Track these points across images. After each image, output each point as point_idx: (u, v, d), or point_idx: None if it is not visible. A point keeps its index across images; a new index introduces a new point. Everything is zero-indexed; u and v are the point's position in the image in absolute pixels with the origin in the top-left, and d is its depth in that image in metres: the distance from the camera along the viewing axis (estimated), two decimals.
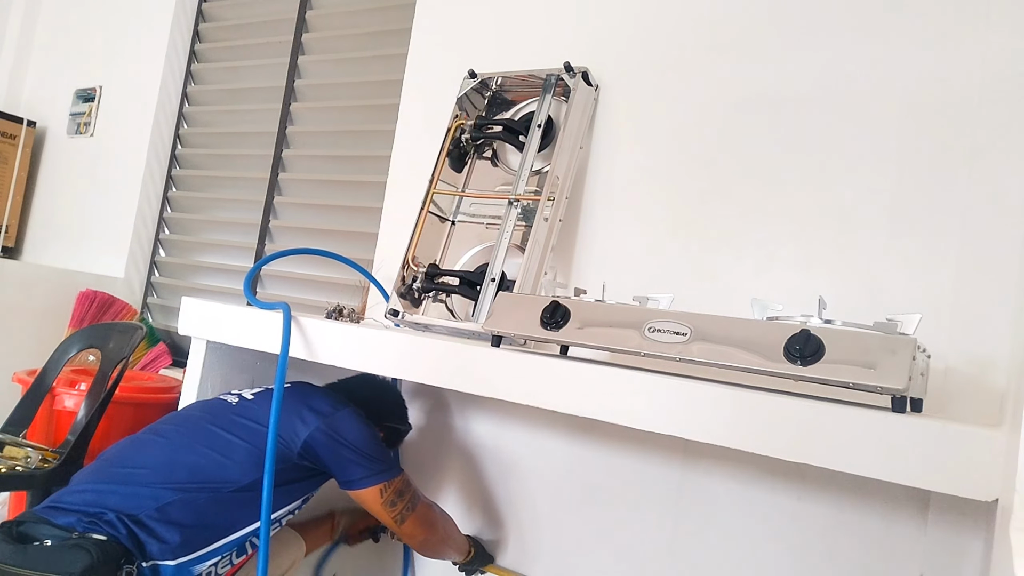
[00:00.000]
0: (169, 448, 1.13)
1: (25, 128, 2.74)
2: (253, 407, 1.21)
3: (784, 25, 1.34)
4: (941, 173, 1.17)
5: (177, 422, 1.21)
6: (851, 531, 1.15)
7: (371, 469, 1.17)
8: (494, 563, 1.50)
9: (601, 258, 1.48)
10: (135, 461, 1.11)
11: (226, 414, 1.19)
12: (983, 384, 1.08)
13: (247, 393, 1.26)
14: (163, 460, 1.11)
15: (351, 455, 1.16)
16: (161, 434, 1.18)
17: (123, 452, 1.15)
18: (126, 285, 2.51)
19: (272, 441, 1.09)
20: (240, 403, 1.22)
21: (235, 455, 1.12)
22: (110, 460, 1.13)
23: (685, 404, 0.86)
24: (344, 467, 1.16)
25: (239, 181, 2.40)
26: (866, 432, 0.75)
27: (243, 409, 1.20)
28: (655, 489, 1.33)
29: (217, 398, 1.28)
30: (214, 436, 1.14)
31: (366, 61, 2.15)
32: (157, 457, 1.11)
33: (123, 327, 1.81)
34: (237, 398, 1.25)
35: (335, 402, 1.22)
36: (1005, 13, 1.15)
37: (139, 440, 1.18)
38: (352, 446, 1.17)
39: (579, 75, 1.46)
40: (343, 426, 1.18)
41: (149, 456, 1.12)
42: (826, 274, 1.24)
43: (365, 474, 1.17)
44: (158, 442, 1.16)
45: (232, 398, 1.25)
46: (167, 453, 1.12)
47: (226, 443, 1.13)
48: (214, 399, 1.28)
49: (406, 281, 1.47)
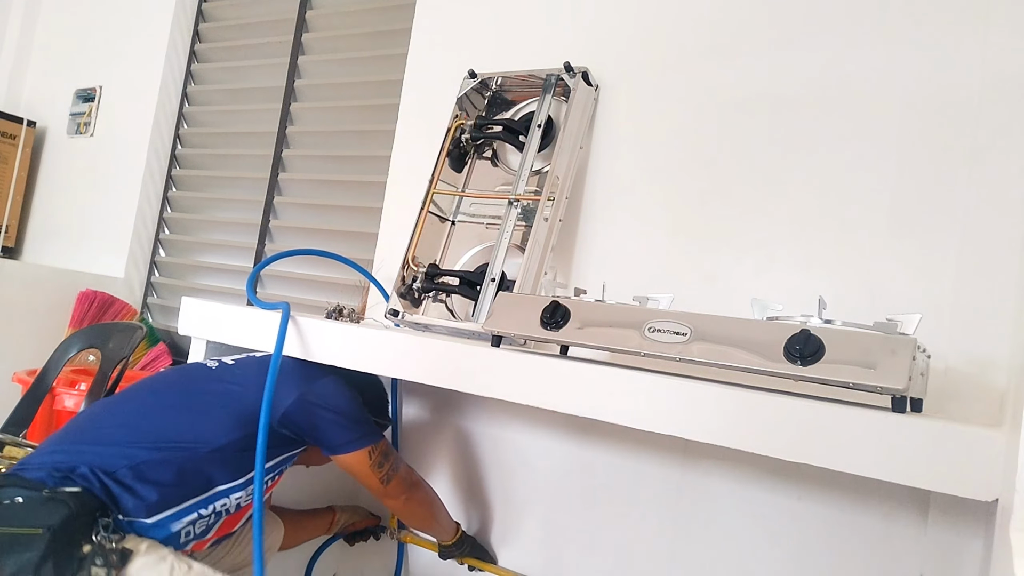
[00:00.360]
0: (143, 408, 1.12)
1: (25, 128, 2.74)
2: (233, 370, 1.20)
3: (784, 25, 1.34)
4: (941, 173, 1.17)
5: (152, 386, 1.20)
6: (851, 531, 1.15)
7: (357, 432, 1.18)
8: (494, 562, 1.50)
9: (601, 258, 1.48)
10: (107, 421, 1.10)
11: (205, 377, 1.19)
12: (983, 384, 1.08)
13: (228, 359, 1.25)
14: (137, 420, 1.09)
15: (335, 419, 1.17)
16: (134, 397, 1.16)
17: (94, 414, 1.14)
18: (126, 285, 2.51)
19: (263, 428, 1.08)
20: (220, 367, 1.22)
21: (212, 415, 1.11)
22: (79, 424, 1.11)
23: (685, 404, 0.86)
24: (328, 432, 1.16)
25: (239, 181, 2.40)
26: (866, 432, 0.75)
27: (222, 372, 1.19)
28: (655, 489, 1.33)
29: (197, 362, 1.27)
30: (191, 397, 1.14)
31: (366, 61, 2.15)
32: (130, 417, 1.10)
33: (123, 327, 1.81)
34: (217, 363, 1.24)
35: (316, 371, 1.21)
36: (1005, 13, 1.15)
37: (111, 402, 1.17)
38: (335, 410, 1.17)
39: (579, 75, 1.46)
40: (325, 392, 1.18)
41: (121, 416, 1.11)
42: (826, 274, 1.24)
43: (351, 437, 1.18)
44: (131, 403, 1.15)
45: (212, 363, 1.24)
46: (141, 413, 1.11)
47: (203, 404, 1.13)
48: (194, 363, 1.27)
49: (406, 281, 1.47)
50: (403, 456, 1.63)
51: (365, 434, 1.19)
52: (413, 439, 1.64)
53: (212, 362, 1.25)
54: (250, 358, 1.25)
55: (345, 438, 1.17)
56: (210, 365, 1.23)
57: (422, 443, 1.63)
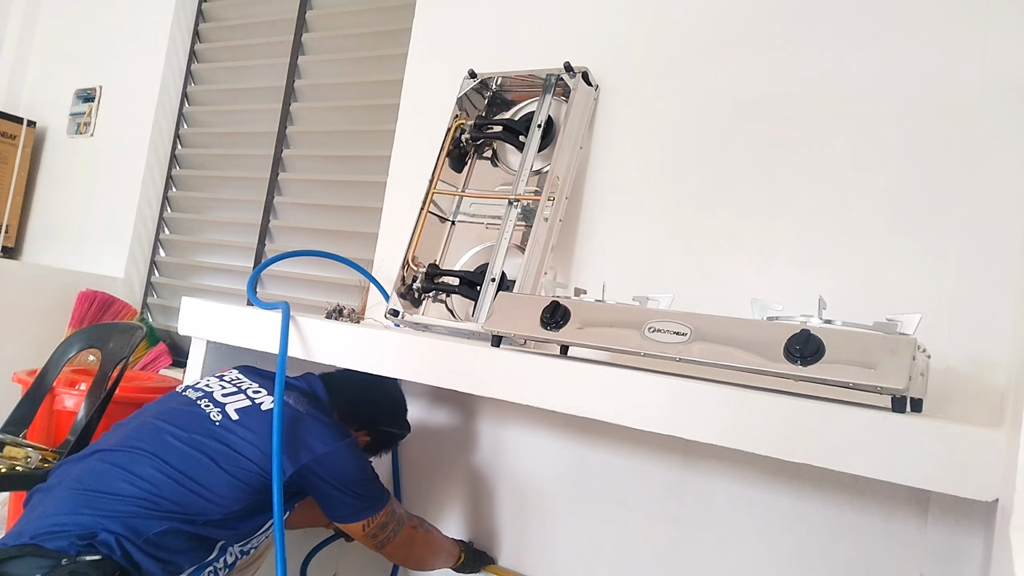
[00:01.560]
0: (155, 473, 1.08)
1: (25, 128, 2.74)
2: (239, 432, 1.14)
3: (784, 25, 1.34)
4: (941, 173, 1.17)
5: (155, 441, 1.13)
6: (851, 531, 1.15)
7: (355, 508, 1.17)
8: (494, 563, 1.50)
9: (601, 258, 1.48)
10: (116, 488, 1.05)
11: (208, 435, 1.13)
12: (983, 384, 1.08)
13: (231, 408, 1.19)
14: (150, 486, 1.06)
15: (338, 494, 1.15)
16: (143, 456, 1.10)
17: (99, 474, 1.08)
18: (126, 285, 2.51)
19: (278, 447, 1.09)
20: (224, 423, 1.16)
21: (219, 488, 1.08)
22: (85, 484, 1.06)
23: (685, 404, 0.86)
24: (329, 503, 1.16)
25: (239, 181, 2.40)
26: (866, 432, 0.75)
27: (226, 433, 1.14)
28: (655, 489, 1.33)
29: (196, 405, 1.20)
30: (195, 465, 1.09)
31: (366, 61, 2.15)
32: (137, 486, 1.06)
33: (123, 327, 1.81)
34: (220, 413, 1.18)
35: (330, 434, 1.18)
36: (1005, 13, 1.15)
37: (114, 459, 1.11)
38: (340, 487, 1.15)
39: (579, 75, 1.46)
40: (334, 466, 1.15)
41: (129, 484, 1.06)
42: (826, 274, 1.24)
43: (350, 512, 1.17)
44: (136, 466, 1.09)
45: (215, 412, 1.18)
46: (154, 479, 1.07)
47: (208, 473, 1.09)
48: (193, 404, 1.20)
49: (406, 281, 1.47)
50: (402, 457, 1.64)
51: (363, 508, 1.18)
52: (413, 439, 1.64)
53: (215, 411, 1.18)
54: (254, 409, 1.19)
55: (343, 511, 1.17)
56: (213, 417, 1.17)
57: (422, 443, 1.63)
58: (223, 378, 1.28)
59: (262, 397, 1.21)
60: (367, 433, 1.35)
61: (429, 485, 1.60)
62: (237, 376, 1.29)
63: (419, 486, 1.62)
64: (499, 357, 1.02)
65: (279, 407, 1.11)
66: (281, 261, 2.24)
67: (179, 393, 1.26)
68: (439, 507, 1.58)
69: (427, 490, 1.60)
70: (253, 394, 1.22)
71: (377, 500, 1.20)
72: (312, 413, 1.19)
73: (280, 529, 1.08)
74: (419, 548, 1.31)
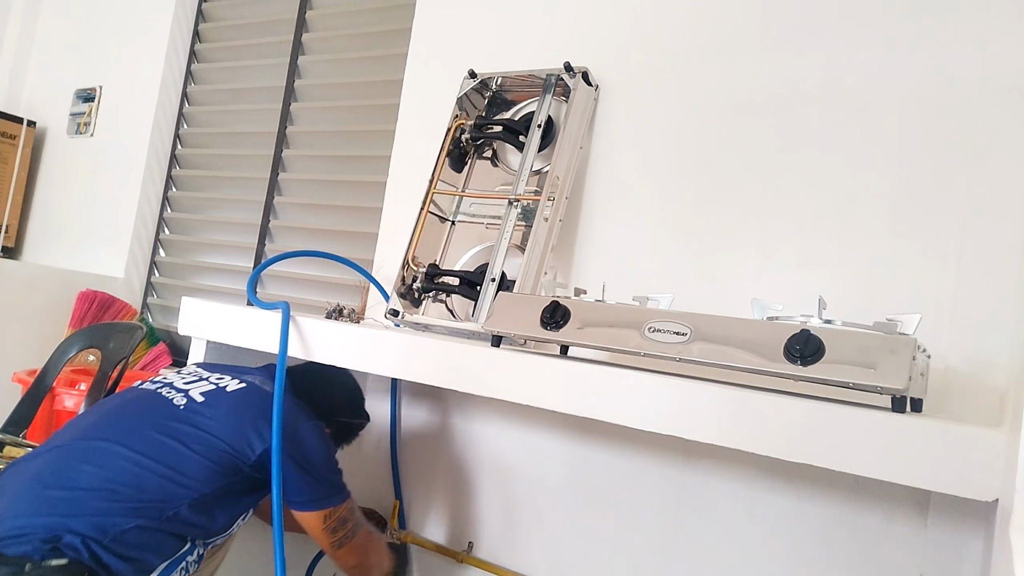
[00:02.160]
0: (118, 465, 1.03)
1: (25, 128, 2.74)
2: (204, 411, 1.12)
3: (784, 25, 1.34)
4: (941, 173, 1.17)
5: (117, 429, 1.09)
6: (851, 531, 1.15)
7: (318, 493, 1.14)
8: (407, 553, 1.54)
9: (601, 258, 1.48)
10: (78, 482, 1.01)
11: (172, 419, 1.10)
12: (983, 384, 1.08)
13: (195, 392, 1.16)
14: (113, 483, 1.01)
15: (303, 475, 1.12)
16: (99, 448, 1.06)
17: (59, 470, 1.03)
18: (126, 285, 2.51)
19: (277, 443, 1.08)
20: (189, 406, 1.13)
21: (187, 470, 1.05)
22: (45, 481, 1.01)
23: (685, 404, 0.86)
24: (292, 485, 1.11)
25: (239, 181, 2.40)
26: (866, 432, 0.75)
27: (192, 415, 1.11)
28: (655, 489, 1.33)
29: (157, 393, 1.16)
30: (164, 450, 1.06)
31: (366, 61, 2.15)
32: (106, 477, 1.01)
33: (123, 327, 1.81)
34: (184, 397, 1.15)
35: (300, 413, 1.16)
36: (1005, 13, 1.15)
37: (74, 452, 1.06)
38: (306, 465, 1.12)
39: (579, 75, 1.46)
40: (303, 442, 1.13)
41: (92, 476, 1.01)
42: (826, 274, 1.24)
43: (311, 497, 1.14)
44: (98, 457, 1.04)
45: (178, 397, 1.15)
46: (117, 472, 1.02)
47: (175, 455, 1.05)
48: (153, 392, 1.17)
49: (406, 281, 1.47)
50: (402, 457, 1.64)
51: (326, 495, 1.15)
52: (413, 439, 1.64)
53: (178, 396, 1.15)
54: (219, 391, 1.16)
55: (304, 496, 1.13)
56: (177, 402, 1.14)
57: (422, 443, 1.63)
58: (180, 372, 1.27)
59: (226, 381, 1.20)
60: (327, 425, 1.32)
61: (429, 485, 1.60)
62: (195, 369, 1.28)
63: (419, 486, 1.62)
64: (499, 357, 1.02)
65: (279, 406, 1.10)
66: (281, 261, 2.24)
67: (136, 387, 1.24)
68: (439, 507, 1.59)
69: (427, 490, 1.60)
70: (216, 380, 1.21)
71: (341, 490, 1.18)
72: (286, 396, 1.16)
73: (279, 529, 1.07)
74: (372, 556, 1.29)
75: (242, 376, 1.22)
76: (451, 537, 1.56)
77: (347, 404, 1.39)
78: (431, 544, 1.56)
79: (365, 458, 1.68)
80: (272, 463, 1.07)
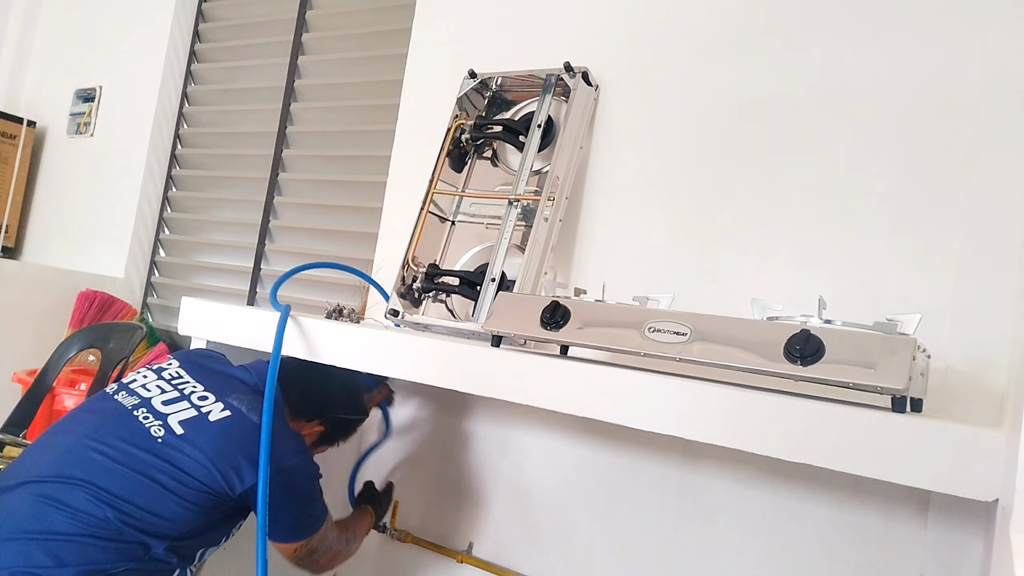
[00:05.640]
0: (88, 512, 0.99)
1: (25, 128, 2.74)
2: (184, 449, 1.06)
3: (784, 25, 1.34)
4: (941, 173, 1.17)
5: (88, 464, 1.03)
6: (851, 531, 1.15)
7: (295, 528, 1.15)
8: (390, 492, 1.57)
9: (601, 258, 1.48)
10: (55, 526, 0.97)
11: (148, 454, 1.05)
12: (983, 384, 1.08)
13: (174, 420, 1.09)
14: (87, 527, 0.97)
15: (281, 514, 1.11)
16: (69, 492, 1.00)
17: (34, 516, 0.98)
18: (126, 285, 2.51)
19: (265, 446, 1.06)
20: (166, 440, 1.07)
21: (165, 512, 1.02)
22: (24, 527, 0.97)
23: (685, 404, 0.86)
24: (272, 522, 1.10)
25: (239, 181, 2.40)
26: (866, 432, 0.75)
27: (170, 450, 1.06)
28: (655, 489, 1.33)
29: (132, 420, 1.09)
30: (138, 487, 1.02)
31: (366, 61, 2.15)
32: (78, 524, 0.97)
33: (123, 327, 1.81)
34: (162, 427, 1.08)
35: (289, 449, 1.13)
36: (1005, 13, 1.15)
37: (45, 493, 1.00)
38: (288, 505, 1.12)
39: (579, 75, 1.46)
40: (291, 482, 1.11)
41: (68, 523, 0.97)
42: (826, 274, 1.24)
43: (287, 532, 1.15)
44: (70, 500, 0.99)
45: (156, 426, 1.08)
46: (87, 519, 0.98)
47: (153, 497, 1.02)
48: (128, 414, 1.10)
49: (406, 281, 1.47)
50: (402, 458, 1.64)
51: (302, 530, 1.16)
52: (413, 439, 1.64)
53: (156, 425, 1.09)
54: (200, 420, 1.10)
55: (280, 531, 1.13)
56: (155, 433, 1.07)
57: (422, 443, 1.63)
58: (162, 374, 1.20)
59: (209, 405, 1.13)
60: (321, 423, 1.31)
61: (429, 485, 1.60)
62: (178, 371, 1.21)
63: (419, 486, 1.62)
64: (499, 357, 1.02)
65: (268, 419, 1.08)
66: (281, 260, 2.24)
67: (110, 397, 1.16)
68: (439, 507, 1.58)
69: (427, 490, 1.60)
70: (199, 400, 1.14)
71: (315, 522, 1.18)
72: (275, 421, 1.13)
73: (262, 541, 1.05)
74: (341, 559, 1.31)
75: (226, 397, 1.15)
76: (451, 537, 1.56)
77: (344, 400, 1.37)
78: (431, 544, 1.56)
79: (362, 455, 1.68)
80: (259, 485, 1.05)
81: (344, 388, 1.37)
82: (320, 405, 1.31)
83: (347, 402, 1.38)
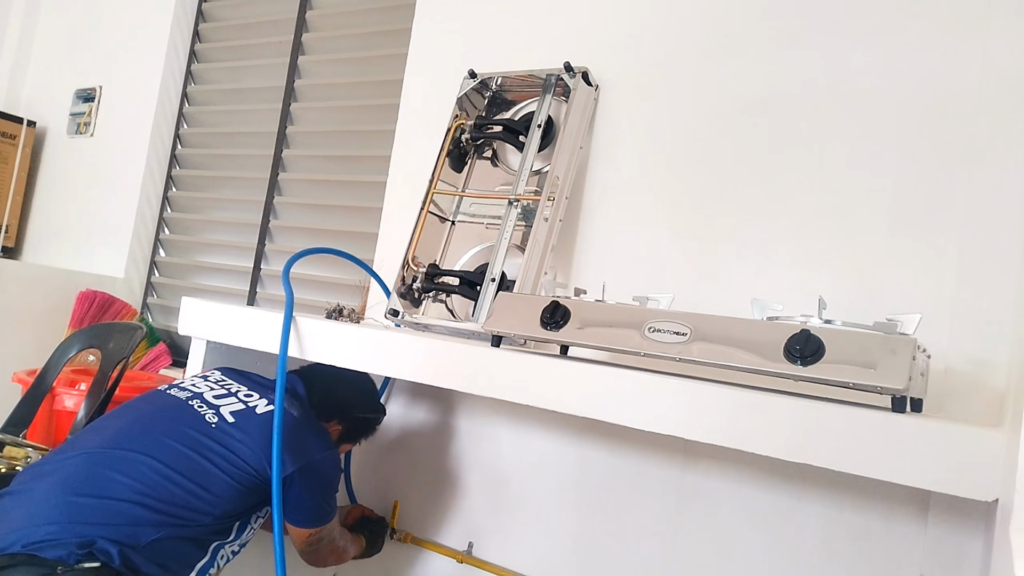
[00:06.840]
0: (150, 473, 1.07)
1: (25, 128, 2.73)
2: (235, 435, 1.15)
3: (784, 25, 1.34)
4: (941, 173, 1.17)
5: (147, 440, 1.12)
6: (851, 531, 1.15)
7: (314, 516, 1.23)
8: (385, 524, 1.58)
9: (601, 258, 1.48)
10: (110, 491, 1.04)
11: (204, 435, 1.13)
12: (983, 384, 1.08)
13: (226, 411, 1.18)
14: (146, 489, 1.05)
15: (311, 499, 1.20)
16: (130, 459, 1.08)
17: (90, 478, 1.06)
18: (126, 285, 2.50)
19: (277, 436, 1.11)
20: (219, 426, 1.15)
21: (214, 487, 1.09)
22: (76, 488, 1.04)
23: (685, 404, 0.86)
24: (300, 505, 1.19)
25: (239, 181, 2.40)
26: (866, 432, 0.75)
27: (223, 435, 1.14)
28: (655, 489, 1.33)
29: (188, 405, 1.19)
30: (192, 464, 1.10)
31: (366, 61, 2.15)
32: (132, 489, 1.04)
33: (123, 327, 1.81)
34: (215, 415, 1.17)
35: (323, 442, 1.23)
36: (1005, 13, 1.15)
37: (104, 460, 1.08)
38: (317, 492, 1.21)
39: (579, 75, 1.46)
40: (322, 472, 1.21)
41: (123, 487, 1.04)
42: (826, 274, 1.24)
43: (307, 518, 1.22)
44: (129, 467, 1.07)
45: (210, 414, 1.17)
46: (148, 480, 1.06)
47: (204, 473, 1.10)
48: (184, 404, 1.19)
49: (406, 281, 1.47)
50: (402, 458, 1.64)
51: (319, 518, 1.24)
52: (413, 439, 1.64)
53: (210, 413, 1.17)
54: (249, 413, 1.19)
55: (304, 516, 1.21)
56: (209, 419, 1.16)
57: (422, 443, 1.63)
58: (208, 379, 1.29)
59: (255, 400, 1.22)
60: (339, 422, 1.37)
61: (428, 485, 1.60)
62: (221, 377, 1.30)
63: (418, 486, 1.61)
64: (499, 357, 1.02)
65: (279, 410, 1.13)
66: (280, 260, 2.24)
67: (164, 392, 1.24)
68: (439, 507, 1.59)
69: (427, 490, 1.60)
70: (244, 397, 1.23)
71: (330, 513, 1.26)
72: (305, 418, 1.23)
73: (279, 532, 1.09)
74: (333, 561, 1.37)
75: (269, 394, 1.23)
76: (451, 537, 1.56)
77: (360, 400, 1.43)
78: (431, 544, 1.56)
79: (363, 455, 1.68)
○ ○ ○
Exercise — Restate word for word every line from the one with "37: (139, 440, 1.18)" up to and including the one with "51: (365, 434, 1.19)" in the records above, minus the pictures.

Output below —
37: (139, 440, 1.18)
38: (352, 446, 1.17)
39: (579, 75, 1.46)
40: (343, 426, 1.18)
41: (149, 456, 1.12)
42: (826, 274, 1.24)
43: (365, 474, 1.17)
44: (158, 442, 1.16)
45: (232, 398, 1.25)
46: (167, 453, 1.12)
47: (226, 443, 1.13)
48: (214, 399, 1.28)
49: (406, 281, 1.47)
[00:00.360]
0: (143, 408, 1.12)
1: (25, 128, 2.74)
2: (233, 370, 1.20)
3: (784, 25, 1.34)
4: (941, 173, 1.17)
5: (152, 386, 1.20)
6: (851, 531, 1.15)
7: (357, 432, 1.18)
8: (494, 562, 1.50)
9: (601, 258, 1.48)
10: (107, 421, 1.10)
11: (205, 377, 1.19)
12: (983, 384, 1.08)
13: (228, 359, 1.25)
14: (137, 420, 1.09)
15: (335, 419, 1.17)
16: (134, 397, 1.16)
17: (94, 414, 1.14)
18: (126, 285, 2.51)
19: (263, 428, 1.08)
20: (220, 367, 1.22)
21: (212, 415, 1.11)
22: (79, 424, 1.11)
23: (685, 404, 0.86)
24: (328, 432, 1.16)
25: (239, 181, 2.40)
26: (866, 432, 0.75)
27: (222, 372, 1.19)
28: (655, 489, 1.33)
29: (197, 362, 1.27)
30: (191, 397, 1.14)
31: (366, 61, 2.15)
32: (130, 417, 1.10)
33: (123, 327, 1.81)
34: (217, 363, 1.24)
35: (316, 371, 1.21)
36: (1005, 13, 1.15)
37: (111, 402, 1.17)
38: (335, 410, 1.17)
39: (579, 75, 1.46)
40: (325, 392, 1.18)
41: (121, 416, 1.11)
42: (826, 274, 1.24)
43: (351, 437, 1.18)
44: (131, 403, 1.15)
45: (212, 363, 1.24)
46: (141, 413, 1.11)
47: (203, 404, 1.13)
48: (194, 363, 1.27)
49: (406, 281, 1.47)
50: (403, 456, 1.63)
51: (365, 434, 1.19)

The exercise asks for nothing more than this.